This is a continuation of our blog series, Designing Your 2018 Sales Compensation Plan. Want to begin at the beginning? Click here.
In the last blogs, I wrote about where sales compensation fits within the big picture of sales effectiveness. Sales incentives are best designed once the business performance, sales strategy, and coverage processes are all well understood. Incentives support these functions.
I’d like to give you a quick look at the overall design process we use. We call it the Sales Compensation Diamond. We love it.
The Sales Compensation Diamond offers 12 design steps, each of which can be complex. In our blog series, we’ll go through each of these steps in more detail. But the process really begins in the center of the diamond, with setting C-Level Goalssm and determining sales roles, so we’ll start with C-Level Goals today and you can continue reading about ensuring you have the correct sales roles for the job.
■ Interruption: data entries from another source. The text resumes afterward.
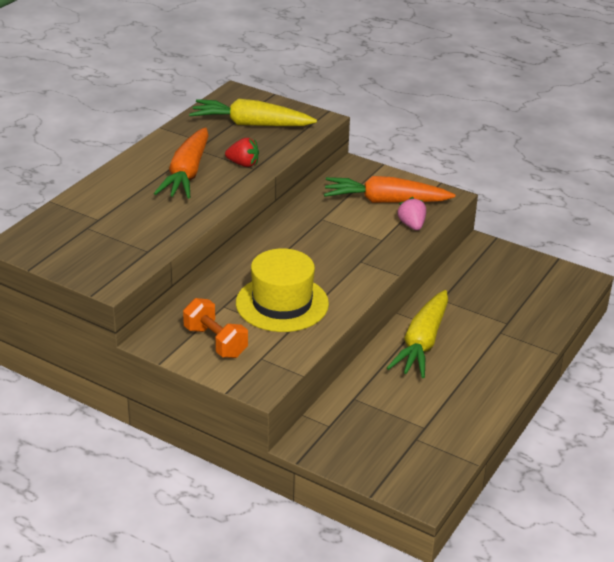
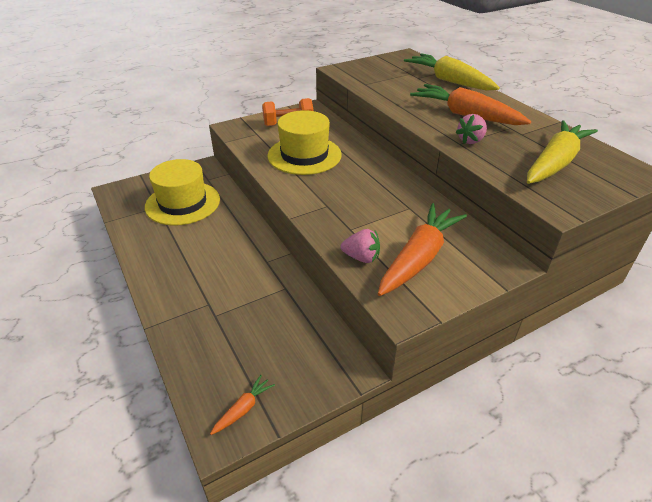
camera: 120 degrees right, 5 degrees up
(243, 164) = (470, 140): red strawberry -> pink strawberry
(391, 421) = (183, 203): none -> yellow hat
(422, 343) = (240, 249): yellow carrot -> yellow carrot (449, 81)
(559, 277) = (243, 408): none -> orange carrot

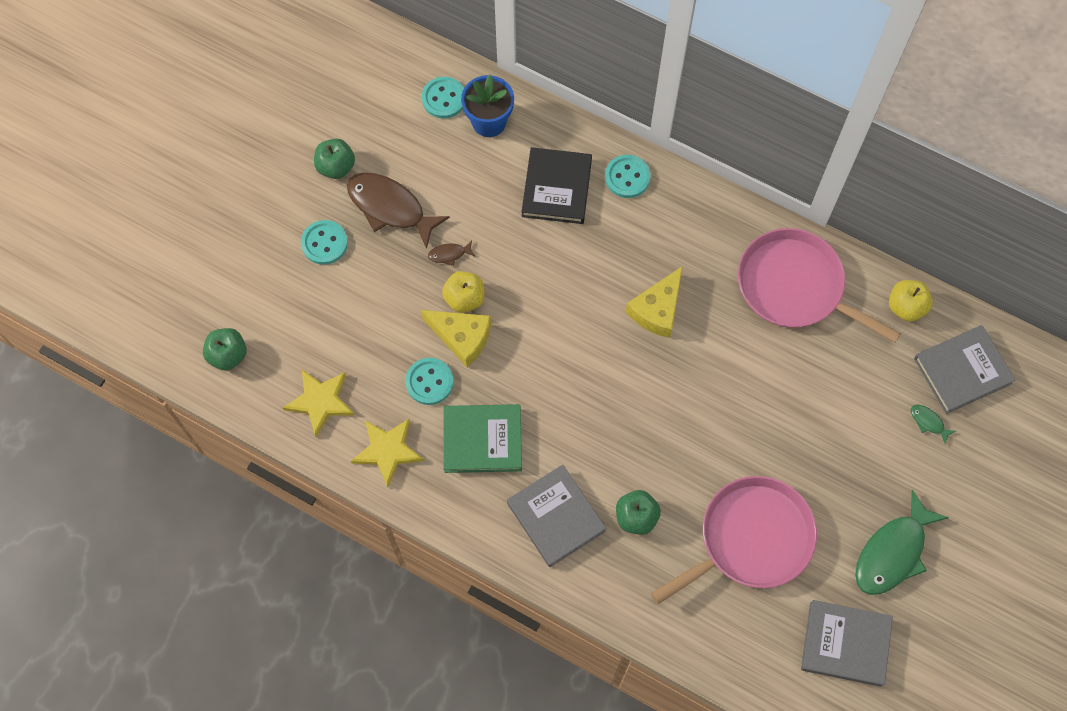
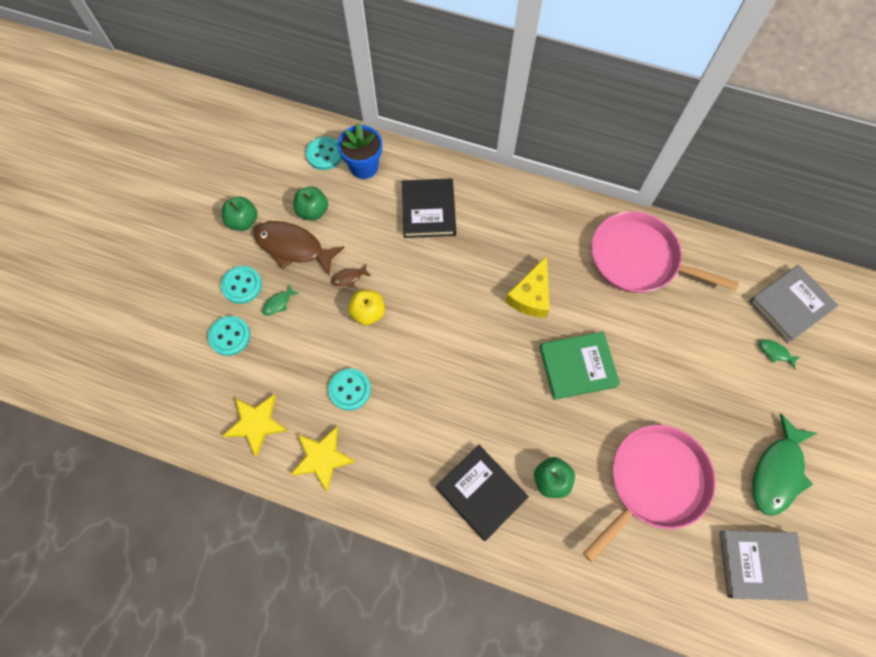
camera: 10 degrees left, 0 degrees up
(228, 355) = (169, 396): green apple -> green apple (313, 211)
(363, 271) = (278, 303): none -> green fish
(461, 337) = (371, 346): yellow cheese -> none
(482, 440) = (404, 433): green book -> green book (577, 366)
(556, 517) = (481, 492): grey book -> black book
(627, 177) = (484, 193): turquoise button -> turquoise button (230, 336)
(906, 307) = (730, 260): yellow apple -> none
As sales executives determine priorities for their business related to sales compensation, they need to set their C-Level Goals. These will define the major priorities for the organization that will be converted to the sales compensation plan. Those priorities provide clarity for how they will design the plan and the behaviors the plan’s going to drive in the organization. Once set, the C-Level Goals will force answers to the key questions that will lead to the program’s success. They will also help overcome resistance as sales leaders become deeply involved in the design of the compensation plan.
Most organizations can concentrate on building programs that support these five major areas.
Looking at the complexities of the growth plan, setting the priorities around the Customer, Product, Coverage, Financial, and Talent goals can provide clear direction for a range of sales effectiveness programs, including sales compensation.